Dr. Y. Cengiz TokluProfessor, Faculty of Engineering and Architecture, Beykent University, Turkey
Speech Title: New trends in solving project scheduling problems with resource constraints
Abstract: Scheduling of construction projects is a crucial problem for planning engineers and schedulers. The problem is somehow easy to solve if there are no resource constraints, no season-dependent activities, no predetermined date restrictions. If all these difficulties, and more, are to be considered, the problem becomes highly complicated necessitating special techniques to be used. For these cases the techniques adopted are mathematical ones and metaheuristic methods. Last years have shown that metaheuristic methods are used for this purpose in ever increasing numbers. There are two main approaches in applications of meta-heuristic methods to construction scheduling projects as to the formation of the main unknown vector. In the first approach the unknown vector is formed by the list of activities giving the order of priority of their executions. In the second approach, the vector is formed by start dates of the activities. A quick review of the literature indicates that the first approach is much more popular than the second one although the second one, that can be called as a new trend, is much more promising as shown by applications in the literature. The presentation compares these approaches and gives information about proactive and reactive scheduling. It is also noted that in scheduling projects within dangerous environments, as on space bodies, new way of applications of metaheuristic algorithms might be preferable for eliminating unwanted situations.

Entries provided →
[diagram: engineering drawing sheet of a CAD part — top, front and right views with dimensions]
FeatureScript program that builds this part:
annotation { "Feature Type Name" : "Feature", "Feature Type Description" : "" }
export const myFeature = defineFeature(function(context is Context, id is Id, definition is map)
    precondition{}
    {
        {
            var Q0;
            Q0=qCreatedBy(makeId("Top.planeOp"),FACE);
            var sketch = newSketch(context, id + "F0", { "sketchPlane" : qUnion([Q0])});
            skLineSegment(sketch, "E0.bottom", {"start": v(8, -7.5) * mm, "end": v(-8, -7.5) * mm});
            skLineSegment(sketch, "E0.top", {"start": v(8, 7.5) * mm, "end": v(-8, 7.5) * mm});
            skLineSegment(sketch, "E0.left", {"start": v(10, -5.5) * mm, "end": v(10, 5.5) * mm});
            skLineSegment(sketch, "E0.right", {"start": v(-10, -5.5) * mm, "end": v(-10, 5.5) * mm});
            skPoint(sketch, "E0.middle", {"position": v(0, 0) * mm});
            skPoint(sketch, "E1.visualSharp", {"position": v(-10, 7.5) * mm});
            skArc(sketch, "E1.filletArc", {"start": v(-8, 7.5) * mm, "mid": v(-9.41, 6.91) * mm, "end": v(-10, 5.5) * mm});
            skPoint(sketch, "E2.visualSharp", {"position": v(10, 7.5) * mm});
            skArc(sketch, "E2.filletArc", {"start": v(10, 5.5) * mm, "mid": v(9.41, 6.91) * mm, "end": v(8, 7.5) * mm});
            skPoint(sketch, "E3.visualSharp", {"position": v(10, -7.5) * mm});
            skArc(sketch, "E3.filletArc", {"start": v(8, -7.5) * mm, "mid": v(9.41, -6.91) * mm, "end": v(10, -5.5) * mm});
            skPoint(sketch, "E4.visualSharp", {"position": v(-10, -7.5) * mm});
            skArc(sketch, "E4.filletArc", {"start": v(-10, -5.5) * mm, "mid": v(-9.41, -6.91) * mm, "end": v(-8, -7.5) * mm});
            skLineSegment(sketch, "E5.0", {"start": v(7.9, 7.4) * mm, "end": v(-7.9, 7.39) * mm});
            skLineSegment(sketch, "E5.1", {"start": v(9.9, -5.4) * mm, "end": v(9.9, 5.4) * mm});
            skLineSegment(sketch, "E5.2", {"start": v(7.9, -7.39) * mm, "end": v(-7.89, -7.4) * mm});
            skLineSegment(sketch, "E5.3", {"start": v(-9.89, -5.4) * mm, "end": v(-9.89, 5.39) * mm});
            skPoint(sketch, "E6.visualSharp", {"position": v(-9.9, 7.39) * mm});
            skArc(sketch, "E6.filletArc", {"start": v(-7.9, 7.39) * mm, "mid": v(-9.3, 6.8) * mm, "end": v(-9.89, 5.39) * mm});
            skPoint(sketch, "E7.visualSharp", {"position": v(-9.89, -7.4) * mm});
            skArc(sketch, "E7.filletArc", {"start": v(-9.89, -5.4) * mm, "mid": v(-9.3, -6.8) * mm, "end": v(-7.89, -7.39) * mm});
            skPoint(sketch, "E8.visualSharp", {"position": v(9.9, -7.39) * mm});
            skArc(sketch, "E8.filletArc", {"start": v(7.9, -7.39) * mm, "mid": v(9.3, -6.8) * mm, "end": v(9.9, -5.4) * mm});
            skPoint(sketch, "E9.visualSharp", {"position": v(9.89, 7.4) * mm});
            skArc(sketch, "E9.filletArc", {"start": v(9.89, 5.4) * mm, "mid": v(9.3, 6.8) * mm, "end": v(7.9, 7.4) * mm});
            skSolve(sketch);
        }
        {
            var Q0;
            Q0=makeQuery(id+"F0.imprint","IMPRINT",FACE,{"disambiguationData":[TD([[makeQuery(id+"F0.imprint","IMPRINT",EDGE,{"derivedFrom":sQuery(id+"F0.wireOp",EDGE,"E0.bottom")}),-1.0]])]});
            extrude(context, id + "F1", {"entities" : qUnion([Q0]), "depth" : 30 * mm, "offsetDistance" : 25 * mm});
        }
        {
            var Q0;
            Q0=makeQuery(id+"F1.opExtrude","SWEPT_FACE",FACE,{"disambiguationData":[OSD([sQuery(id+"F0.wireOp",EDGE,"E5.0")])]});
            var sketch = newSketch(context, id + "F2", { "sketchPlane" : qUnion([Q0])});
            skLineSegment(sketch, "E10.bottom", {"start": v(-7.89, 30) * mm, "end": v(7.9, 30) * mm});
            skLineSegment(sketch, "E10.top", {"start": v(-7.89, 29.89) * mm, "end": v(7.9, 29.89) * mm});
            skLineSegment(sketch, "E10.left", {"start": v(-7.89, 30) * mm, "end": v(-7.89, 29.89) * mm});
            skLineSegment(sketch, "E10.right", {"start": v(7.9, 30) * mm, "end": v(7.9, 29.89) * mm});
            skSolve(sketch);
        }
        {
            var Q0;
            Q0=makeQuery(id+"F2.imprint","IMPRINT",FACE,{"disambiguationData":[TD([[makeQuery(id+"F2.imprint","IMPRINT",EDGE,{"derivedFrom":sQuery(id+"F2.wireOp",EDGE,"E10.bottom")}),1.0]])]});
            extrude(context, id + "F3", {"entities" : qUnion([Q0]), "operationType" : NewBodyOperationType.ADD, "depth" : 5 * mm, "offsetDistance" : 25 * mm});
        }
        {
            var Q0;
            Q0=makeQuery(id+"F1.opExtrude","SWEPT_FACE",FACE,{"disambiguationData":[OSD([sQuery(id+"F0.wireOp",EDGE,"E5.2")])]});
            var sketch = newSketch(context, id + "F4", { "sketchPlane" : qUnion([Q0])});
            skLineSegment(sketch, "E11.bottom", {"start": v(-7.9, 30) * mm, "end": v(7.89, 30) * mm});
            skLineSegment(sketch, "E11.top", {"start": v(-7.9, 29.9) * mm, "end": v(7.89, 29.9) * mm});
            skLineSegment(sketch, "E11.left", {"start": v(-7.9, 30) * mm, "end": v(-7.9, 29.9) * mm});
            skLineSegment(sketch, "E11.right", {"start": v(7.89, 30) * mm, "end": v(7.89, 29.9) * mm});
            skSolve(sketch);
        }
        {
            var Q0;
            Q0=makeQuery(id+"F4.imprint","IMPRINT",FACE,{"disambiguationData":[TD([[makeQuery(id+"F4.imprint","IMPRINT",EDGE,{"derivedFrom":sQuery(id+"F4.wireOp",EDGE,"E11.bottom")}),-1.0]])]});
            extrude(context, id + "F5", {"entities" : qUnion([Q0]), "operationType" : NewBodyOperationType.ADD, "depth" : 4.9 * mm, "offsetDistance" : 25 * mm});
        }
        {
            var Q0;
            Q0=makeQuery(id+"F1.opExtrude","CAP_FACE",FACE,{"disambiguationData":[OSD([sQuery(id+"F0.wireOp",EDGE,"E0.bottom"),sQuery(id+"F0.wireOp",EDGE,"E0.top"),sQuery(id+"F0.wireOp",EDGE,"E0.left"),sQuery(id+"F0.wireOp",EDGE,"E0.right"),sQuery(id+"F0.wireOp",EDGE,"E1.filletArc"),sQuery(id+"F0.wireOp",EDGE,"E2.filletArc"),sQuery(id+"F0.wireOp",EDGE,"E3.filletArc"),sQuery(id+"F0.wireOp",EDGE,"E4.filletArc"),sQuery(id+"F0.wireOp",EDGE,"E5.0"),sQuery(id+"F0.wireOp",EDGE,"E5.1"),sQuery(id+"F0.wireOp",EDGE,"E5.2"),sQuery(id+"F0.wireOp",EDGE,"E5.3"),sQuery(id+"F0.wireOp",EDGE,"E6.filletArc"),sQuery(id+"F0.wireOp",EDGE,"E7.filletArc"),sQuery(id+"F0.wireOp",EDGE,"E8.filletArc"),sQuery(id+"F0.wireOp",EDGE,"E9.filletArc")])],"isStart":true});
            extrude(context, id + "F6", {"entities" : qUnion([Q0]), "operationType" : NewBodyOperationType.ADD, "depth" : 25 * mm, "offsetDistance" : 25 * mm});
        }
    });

Exercise directions →
In the speech abstract on project scheduling, what forms the unknown vector in the second approach?

Exercise solution →
The start dates of the activities.